The ministers were shunted off to Karamoja under a colonial-era law allowing the removal of “undesirable” persons. They applied to court for an order of habeas corpus which was denied by a local High Court judge but allowed by the East African Court of Appeal.

 As soon as they were released from custody, the five ministers were rearrested under colonial Emergency Regulations, then kept away under a new Deportation Act which one of the ministers, Grace Ibingira, had contributed to writing, and which a court subsequently ruled was legal. 

 It is not clear how many MPs today are familiar with the events of 1966, 1967 and 1971 and their contribution to instability in Uganda. But many are old enough to recall that in the 2016 presidential election, the police used the Public Order Management Act to break up campaign rallies of several opposition candidates, including a one John Patrick Amama Mbabazi.

 In happier times Mr Mbabazi had helped push through the law which essentially took the garbage that the Constitutional Court had thrown out of our law books restricting political activities and the right of assembly, and shoved them back into statute. Both ministers were relatively good lawyers, poor politicians and bad students of history.
 
If you want Members of Parliament to amend the Constitution to deny bail to suspects, meeting them on the matter when two of their colleagues remain in custody despite a court order giving them temporary freedom is perhaps not a great idea.

 But the head of the Executive is so used to wiping his feet on the legislative rubber mat that this small detail either did not register, or was not expected to feature in the minds of ruling party MPs. Yet MPs have previously put on such shows of spine, only to collapse under the weight of financial inducements, presidential charm or terror. 

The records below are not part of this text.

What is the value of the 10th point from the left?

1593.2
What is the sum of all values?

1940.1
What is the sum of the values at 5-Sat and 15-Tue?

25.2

 We must appeal to a higher sense of self-interest – their own freedom – in order to sustain this resistance. There are many other cases in our history to show the folly of tampering with the presumption of innocence that is in-built in the right to bail.

 Over the years many MPs have found themselves in state custody for various reasons. Some, like Omara Atubo, Reagan Okumu, Michael Nyeko Ocula and others, it turned out, had been arrested on politically motivated but trumped-up charges that were eventually dismissed. Others like Arua MP Akbar Godi, who was arrested over the murder of his wife, were convicted and jailed. 

 To lump all suspects together and shift the burden of innocence away from the state to them, as any amendments to the law would in effect do, is a fundamental departure from our constitutional order, common law and common sense.

 If MPs do not find history instructive, then at least let them examine the argument that murder suspects are released on bail, provoke residents when they return to their communities, and then spark revenge killings or public lynchings. 

Let’s randomly look at the data from 2018. That year there were 4,497 homicide cases. Of these, 2,474 were considered “under inquiry” and 1,779 were taken to the Director of Public Prosecution to decide whether to press charges or not. The DPP prosecuted 1,312 cases, of which 1,152 remained pending in court, 48 were convicted and sentenced and three acquitted. The data, from the Police Crime Report, do not show spill-over cases from one year to another.

 What they show, however, is that only about one in four murders leads to a suspect being prosecuted in court, and the conviction rate is under five percent. The problem here isn’t that criminals are necessarily being let off on bail, but that we are not doing enough to collect evidence that would put them away once they appear in court. 

Bringing half-baked cases to court so that suspects can be detained for lengthy periods is punishing people then going back to find out if they committed the crime. MPs should see that the solution lies in improving investigative and prosecutorial bodies, not strangling the Constitution. They should not repeat the mistakes of our history.  

Mr Kalinaki is a journalist and  poor man’s freedom fighter.